With the brackets out there, it’s time to see if we can explain what the committee did. Our final Bracketology article nailed the field of 16, but there were a few discrepancies in seeding and location.
Here is how the PairWise Rankings ordered the teams selected for the tournament, with ties broken by head-to-head comparison:
1 Cornell
2 Colorado College
3 Minnesota
4 New Hampshire
5 Boston University
6 Maine
7 Ferris State
8 Boston College
9 Michigan
10 North Dakota
11 Ohio State
12 Harvard
13 Minnesota State
14 St. Cloud State
15 Mercyhurst
16 Wayne State
So this is how the Top 16 were initially seeded.
In Sunday morning’s Bracketology, we came up with these brackets:
West Regional:
Minnesota vs. Mercyhurst
Ferris State vs. North Dakota
Midwest Regional:
Colorado College vs. Wayne State
Boston College vs. Michigan
Northeast Regional:
Cornell vs. St. Cloud State
Boston University vs. Ohio State
East Regional:
New Hampshire vs. Minnesota State
Maine vs. Harvard
The differences between our field and reality:
Those were the only three differences in our bracket with the actual NCAA bracket. So what happened?
Let’s spell out the actual NCAA tournament, using the seeds shown above.
West Regional
3 Minnesota vs. 15 Mercyhurst
7 Ferris State vs. 10 North Dakota
Midwest Regional
2 Colorado College vs. 16 Wayne State
6 Maine vs. 9 Michigan
East Regional
1 Cornell vs. 13 Minnesota State
8 Boston College vs. 11 Ohio State
Northeast Regional
4 New Hampshire vs. 14 St. Cloud State
5 Boston University vs. 12 Harvard
The first thing that stands out is an element the committee wanted to preserve, something that selection committee chair Ian McCaw called “competitive equity.”
It appears that the committee wanted to set it up so that the regional finals had 1 vs. 8, 2 vs. 7, 3 vs. 6 and 4 vs. 5.
This did not happen in the two western regionals, where it could not be done because of the fact that Minnesota and Michigan are host schools.
This explains a lot.
Most particularly, it explains why Maine was sent to the Midwest Regional and Boston College to the East Regional.
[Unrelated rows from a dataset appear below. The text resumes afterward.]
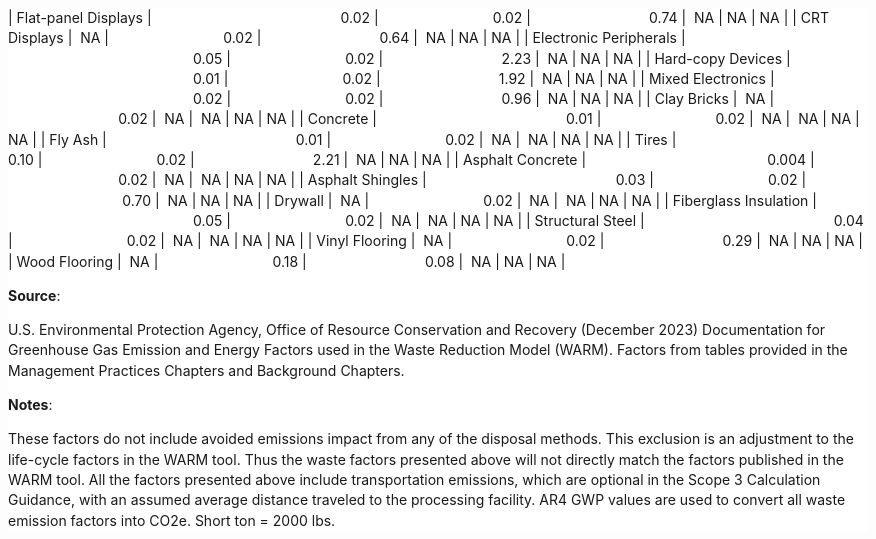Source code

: | Flat-panel Displays                  |                                                0.02 |                             0.02 |                              0.74 |  NA                               | NA                                                 | NA                                                  |
| CRT Displays                         |  NA                                                 |                             0.02 |                              0.64 |  NA                               | NA                                                 | NA                                                  |
| Electronic Peripherals               |                                                0.05 |                             0.02 |                              2.23 |  NA                               | NA                                                 | NA                                                  |
| Hard-copy Devices                    |                                                0.01 |                             0.02 |                              1.92 |  NA                               | NA                                                 | NA                                                  |
| Mixed Electronics                    |                                                0.02 |                             0.02 |                              0.96 |  NA                               | NA                                                 | NA                                                  |
| Clay Bricks                          |  NA                                                 |                             0.02 |  NA                               |  NA                               | NA                                                 | NA                                                  |
| Concrete                             |                                                0.01 |                             0.02 |  NA                               |  NA                               | NA                                                 | NA                                                  |
| Fly Ash                              |                                                0.01 |                             0.02 |  NA                               |  NA                               | NA                                                 | NA                                                  |
| Tires                                |                                                0.10 |                             0.02 |                              2.21 |  NA                               | NA                                                 | NA                                                  |
| Asphalt Concrete                     |                                              0.004  |                             0.02 |  NA                               |  NA                               | NA                                                 | NA                                                  |
| Asphalt Shingles                     |                                                0.03 |                             0.02 |                              0.70 |  NA                               | NA                                                 | NA                                                  |
| Drywall                              |  NA                                                 |                             0.02 |  NA                               |  NA                               | NA                                                 | NA                                                  |
| Fiberglass Insulation                |                                                0.05 |                             0.02 |  NA                               |  NA                               | NA                                                 | NA                                                  |
| Structural Steel                     |                                                0.04 |                             0.02 |  NA                               |  NA                               | NA                                                 | NA                                                  |
| Vinyl Flooring                       |  NA                                                 |                             0.02 |                              0.29 |  NA                               | NA                                                 | NA                                                  |
| Wood Flooring                        |  NA                                                 |                             0.18 |                              0.08 |  NA                               | NA                                                 | NA                                                  |

**Source**:

U.S. Environmental Protection Agency, Office of Resource Conservation and Recovery (December 2023) Documentation for Greenhouse Gas Emission and Energy Factors used in the Waste Reduction Model (WARM). Factors from tables provided in the Management Practices Chapters and Background Chapters.

**Notes**:

These factors do not include avoided emissions impact from any of the disposal methods. This exclusion is an adjustment to the life-cycle factors in the WARM tool. Thus the waste factors presented above will not directly match the factors published in the WARM tool. All the factors presented above include transportation emissions, which are optional in the Scope 3 Calculation Guidance, with an assumed average distance traveled to the processing facility.
AR4 GWP values are used to convert all waste emission factors into CO2e.
Short ton = 2000 lbs.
The committee made sure that the if all the top seeds advance, that the regional finals would have the No. 1 team playing the No. 8 team.
The same reasoning puts Cornell in the East Regional and New Hampshire in the Northeast. Because BU is locked into the Northeast Regional as host, that would put BU, the No. 5 team overall, against No. 4, which in this case is New Hampshire.
And with Ohio State and Harvard in the two eastern regionals, who plays whom? vWell, Harvard, as No. 12, should play No. 5 in the first round. Therefore, the Harvard-BU matchup; at the same time, the two ECAC teams end up in different regionals.
There is still one more difference to be explained.
It seems that Cornell is playing a higher seed in the first round than New Hampshire, i.e., Cornell is playing Minnesota State rather than St. Cloud State, even though Minnesota State is a higher seed than St. Cloud State in the straight PairWise.
For this, we go to the “bonus.”
Using the bonus as we have done in the past — .005 for a good road win, .003 for a good neutral win, and .001 for a good home win — the top 16 changes in one way. St. Cloud moves past Minnesota State, and we see why Cornell plays Minnesota State: MSU is the lowest-ranked team available.
As McCaw said, the committee went by the numbers and tried to preserve competitive equity while avoiding intra-conference matchups.
That’s exactly what they did, and that’s why the tournament field is the way it is.